The Progress in Biochemistry and Biophysics paper has three of the same authors — Guo, Rao and Liu — as well as two different names, Jie Li and Yun-He Wang. Rao, the corresponding author, is listed as being with the National Natural Science Foundation of China. Here’s the abstract from the article, which was submitted in July 2010 and published online in February of 2011:
Prediction of protein folding rate is one of the most important challenges in contemporary biophysics. Over the past few years, many researchers have devoted great efforts to reveal the major determinants of protein folding rate, and many parameters and methods have been proposed successively. However, the interaction of amino acids and the sequence order information have never been considered as a property for predicting protein folding rates. It was proposed a novel method, which adopted Chou’s pseudo-amino acid composition to extract the sequence order information, used Monte Carlo method to choose the optimal feature factors, and established the linear regression model to predict the protein folding rate. This novel method can predict protein folding rate from amino acid sequence without any knowledge of the tertiary or secondary structure, or structural class information. Using the Jackknife cross validation test, for the largest dataset yet studied including 99 proteins, it was found that the predicted folding rates correlated well with the experimental values; the correlation coefficient is 0.81, and the standard error is 2.54. The prediction quality is excelled with most existing sequence-based methods. The result implies that the sequence order information plays an important role in protein folding.

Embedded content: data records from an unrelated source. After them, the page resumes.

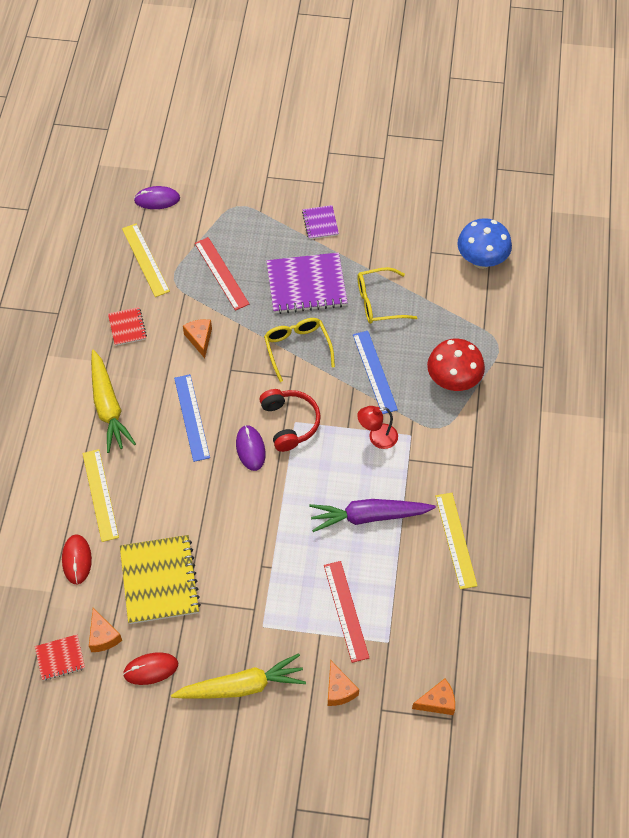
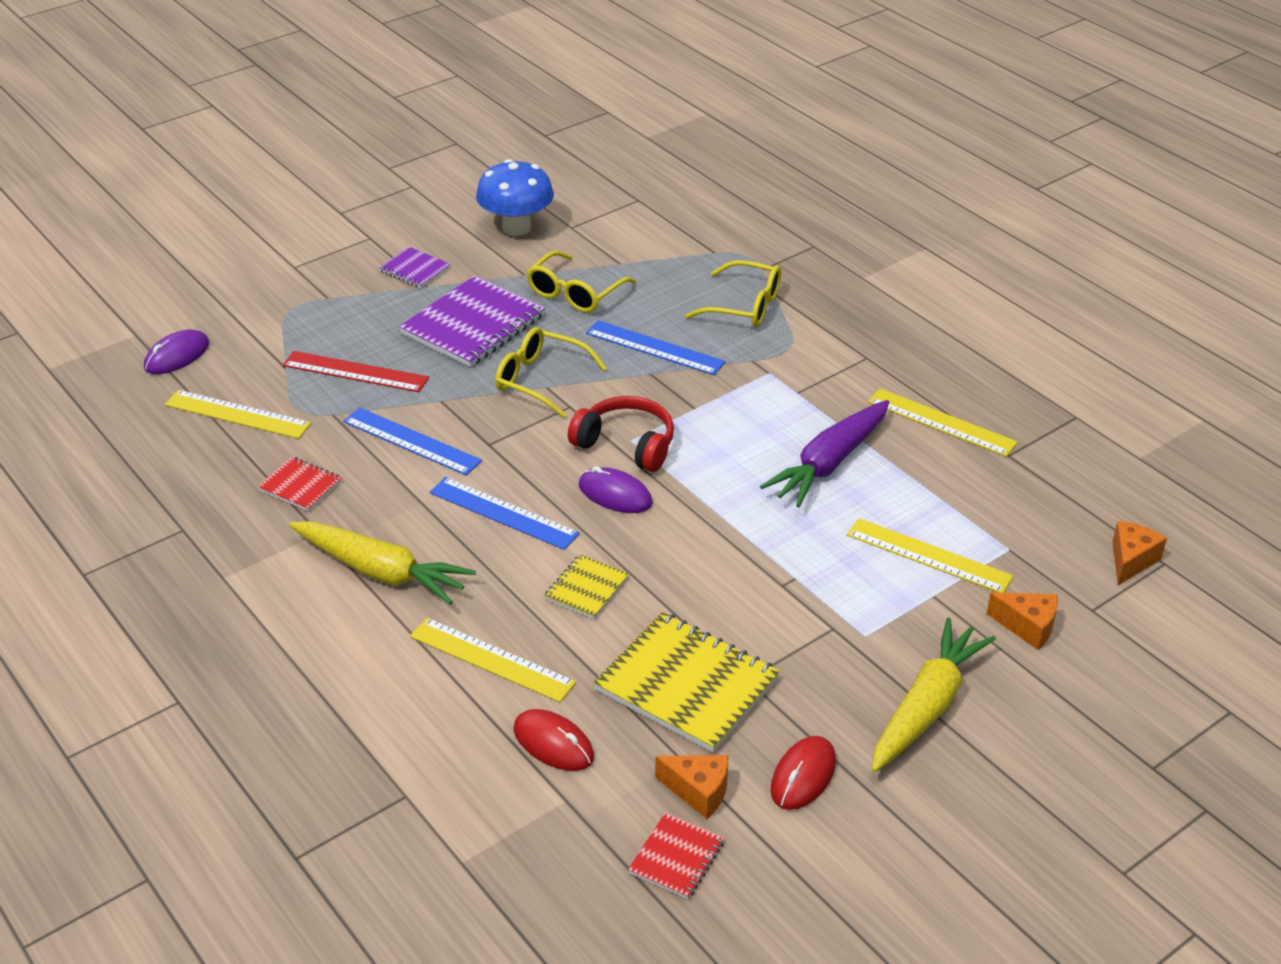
camera: 45 degrees left, 20 degrees down
orange cheese [183,319,212,358] -> blue ruler [343,407,482,475]
red ruler [324,561,369,663] -> yellow ruler [847,518,1014,593]
red lamp [357,406,398,449] -> none
red mushroom [427,339,485,391] -> yellow glasses [685,260,781,327]
blue mushroom [457,218,512,269] -> blue mushroom moved to [476,159,554,236]
none -> yellow notebook [544,554,629,619]

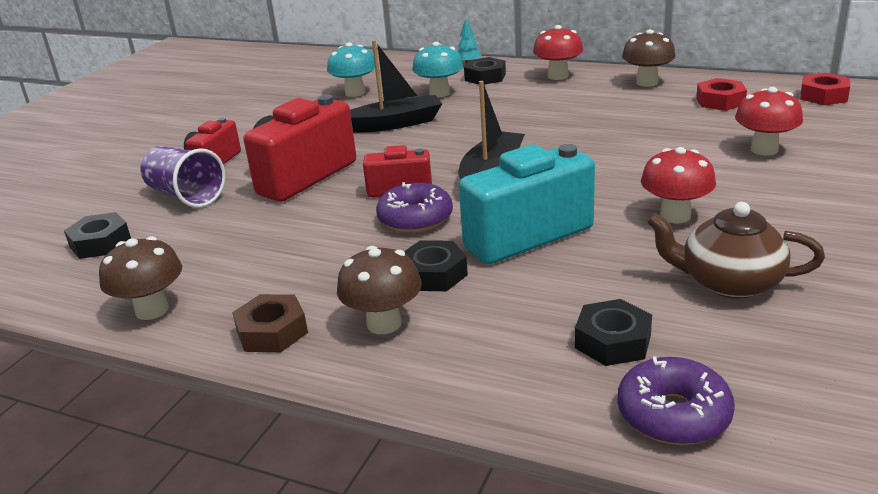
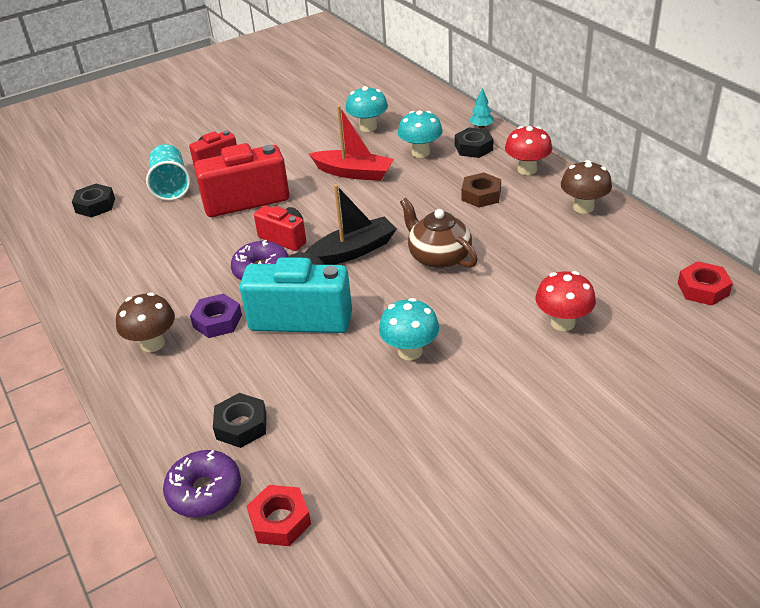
camera: 35 degrees right, 10 degrees up
brown mushroom [99,236,182,320] -> none
purple cup [140,146,226,208] -> turquoise cup [146,144,191,201]
brown nut [232,294,308,352] -> brown nut moved to [462,173,501,207]
black boat [350,40,442,133] -> red boat [309,106,394,181]
black nut [404,240,468,291] -> purple nut [190,293,242,338]
red mushroom [641,147,716,223] -> turquoise mushroom [379,298,439,360]
brown teapot [646,202,825,299] -> brown teapot moved to [400,198,478,269]
red nut [696,78,747,111] -> red nut moved to [247,485,311,546]

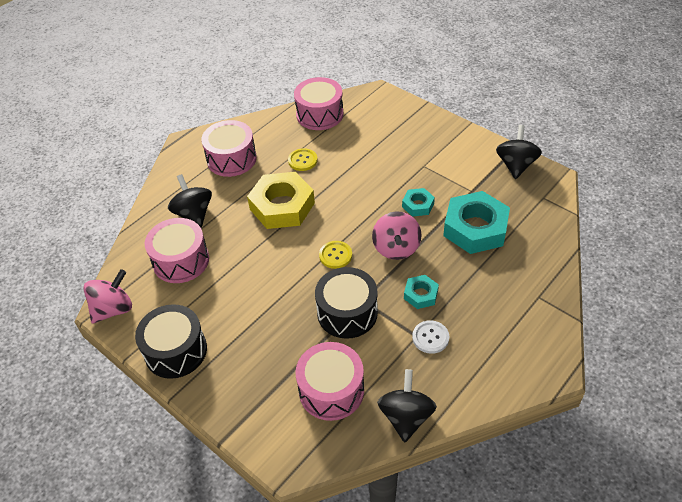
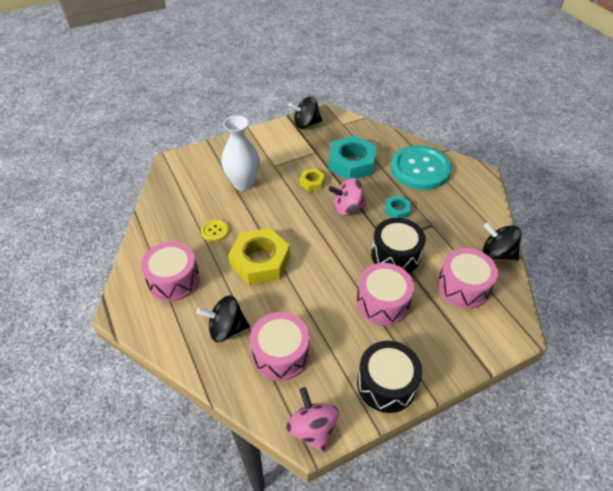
camera: 70 degrees left, 0 degrees up
pink drum [294,77,344,130] -> pink drum moved to [356,263,414,326]
yellow button [319,241,352,269] -> none
pink spinning top [372,211,422,260] -> pink spinning top turned 150 degrees clockwise [329,178,367,215]
turquoise nut [402,188,435,217] -> yellow nut [299,169,325,191]
white button [412,320,449,354] -> none
black spinning top [496,125,542,179] -> black spinning top turned 45 degrees counterclockwise [289,97,322,129]
none -> white vase [221,115,260,191]
none -> turquoise button [391,145,452,190]

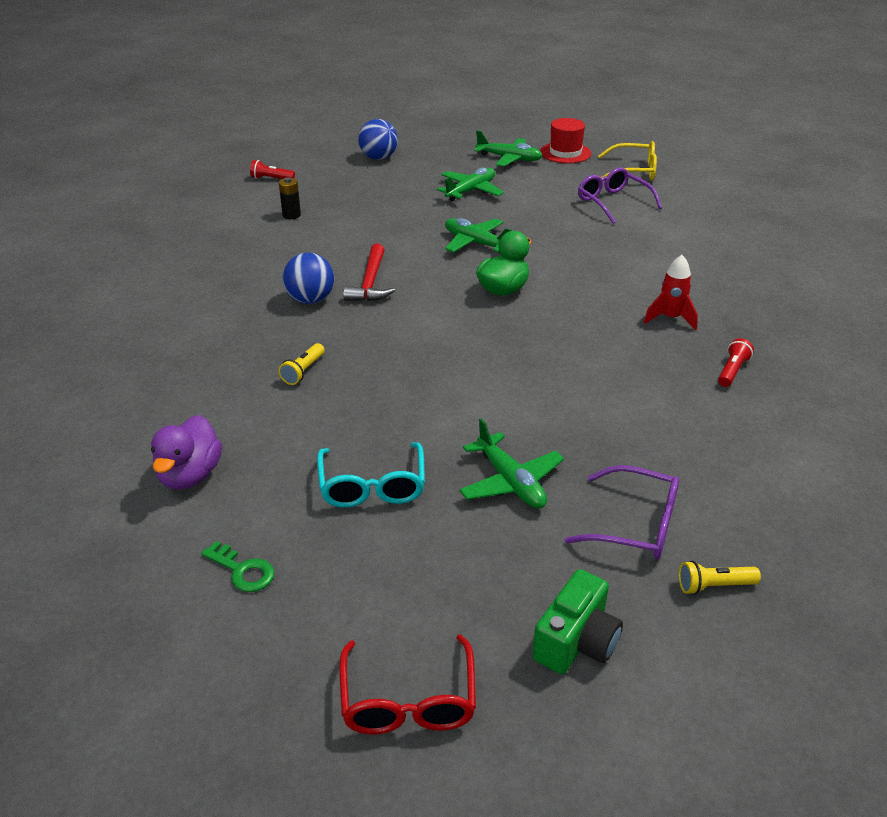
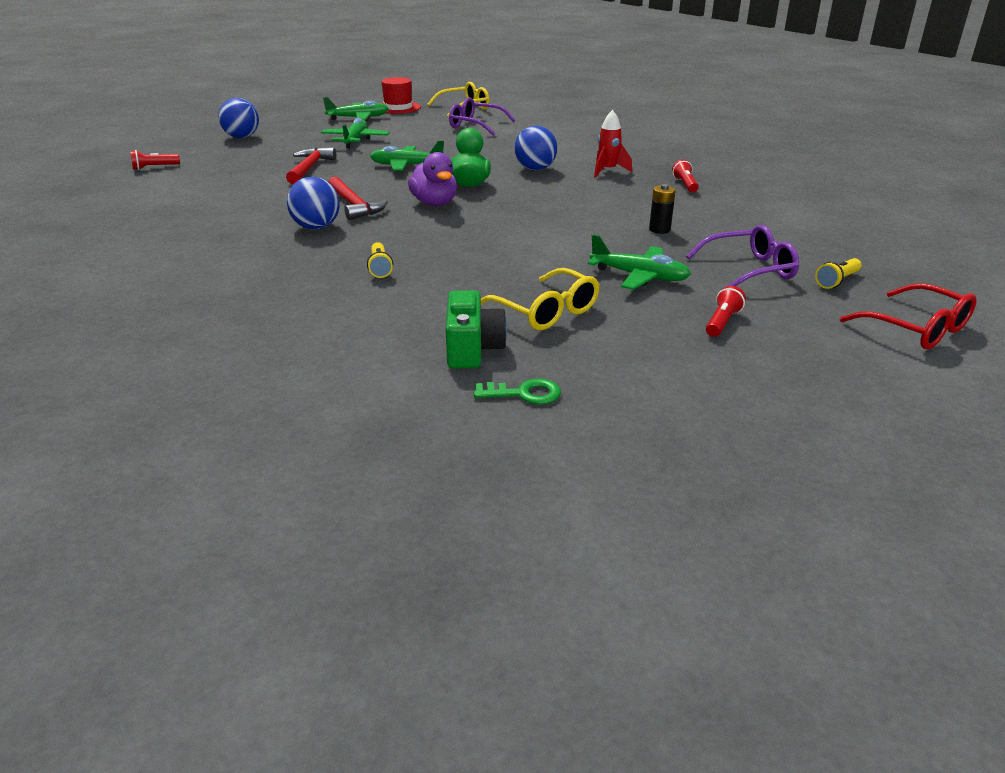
camera: 35 degrees left, 5 degrees down
purple duck [151,415,222,490] -> purple duck moved to [408,152,457,206]
black battery [279,177,301,219] -> black battery moved to [649,184,676,234]
turquoise glasses [317,442,425,508] -> yellow glasses [481,268,600,330]
red glasses [339,635,476,734] -> red glasses moved to [840,283,977,349]
green camera [532,569,623,674] -> green camera moved to [445,290,507,368]
none -> red hammer [286,147,336,184]
none -> blue ball [514,126,557,171]
none -> red flashlight [706,286,746,337]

But it seems the pseudo-scientific publishing doesn’t end there. In our search for the PBB paper, we found another article by Guo and Rao with the same title in a third publication, the Journal of Bioinformatics and Computational Biology. Submitted in March 2010 and published in February 2011 — and cited twice since then — its abstract is very close to that of the PBB paper, although not identical:
Predicting protein folding rate from amino acid sequence is an important challenge in computational and molecular biology. Over the past few years, many methods have been developed to reflect the correlation between the folding rates and protein structures and sequences. In this paper, we present an effective method, a combined neural network — genetic algorithm approach, to predict protein folding rates only from amino acid sequences, without any explicit structural information. The originality of this paper is that, for the first time, it tackles the effect of sequence order. The proposed method provides a good correlation between the predicted and experimental folding rates. The correlation coefficient is 0.80 and the standard error is 2.65 for 93 proteins, the largest such databases of proteins yet studied, when evaluated with leave-one-out jackknife test. The comparative results demonstrate that this correlation is better than most of other methods, and suggest the important contribution of sequence order information to the determination of protein folding rates.
Originality. First time. Sequence order. Oh my!
It seems pretty clear that this mess was no accident. Three virtually identical papers submitted to different journals at roughly the same time is a fishing expedition. And it’s hard to see how the editors of each publication could have picked up on the duplication before the papers were published.